Marek Kwiek held an invited seminar at Stanford: “Gender Differences in Leaving Science Forever: A Longitudinal, Cohort-Based Study of 2.2 Million Scientists” (March 2024)!

At the invitation of Professor John Ioannidis of METRICS Meta-Research Innovation Center, Marek Kwiek held an invited seminar at Stanford University (the USA), on March 7, 2024.

Lecture and seminar: “Gender Differences in Leaving Science Forever: A Longitudinal, Cohort-Based Study of 2.2 Million Scientists”

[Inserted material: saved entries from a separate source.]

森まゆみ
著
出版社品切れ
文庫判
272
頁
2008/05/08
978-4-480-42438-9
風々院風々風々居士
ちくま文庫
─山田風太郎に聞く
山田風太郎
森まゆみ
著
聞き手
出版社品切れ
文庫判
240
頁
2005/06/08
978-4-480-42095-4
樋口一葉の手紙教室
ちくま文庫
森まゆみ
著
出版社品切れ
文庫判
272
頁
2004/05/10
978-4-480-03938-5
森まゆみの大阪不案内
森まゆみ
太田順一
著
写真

The lecture can be watched here: https://www.youtube.com/watch?v=W5KReNyf5T8&t=91s

Abstract:

In this presentation, the scale of leaving academic science in 38 OECD countries is explored: how attrition differs across genders, disciplines, and over time. The details of careers of STEMM scientists who started publishing in different points in time (11 cohorts between 2000 and 2010, N=2,127,803) are examined. Survival analysis shows that attrition is currently amazingly high, and on the rise – after two decades, only 30% of scientists stay in science i.e. they keep publishing. However, probabilities are ever less gendered over time. The usefulness of global bibliometric datasets are tested, and new opportunities to explore careers globally and longitudinally are shown.

Bio:

Professor Marek Kwiek is UNESCO Chair in Institutional Research and Higher Education Policy, University of Poznan, Poland (https://ias.amu.edu.pl/director/). His research area is quantitative studies of science (globalization, academic profession, and international research collaboration). His recent monograph is Changing European Academics: A Comparative Study of Social Stratification, Work Patterns and Research Productivity (Routledge, 2019). He spent three years at North American universities, including the University of Virginia and UC Berkeley. He was also a Fulbright New Century Scholar (2007-2008) and a Professorial Visiting Fellow at the UCL London (2012-2013). Currently, he is a Visiting Researcher at the German Center for Higher Education Research and Science Studies (DZHW), Berlin. As a Principal Investigator, he attracted 3 million USD in research funds for his teams. A Fellow of the European Academy of Sciences and Arts (EASA) in Salzburg and Academia Europaea in London.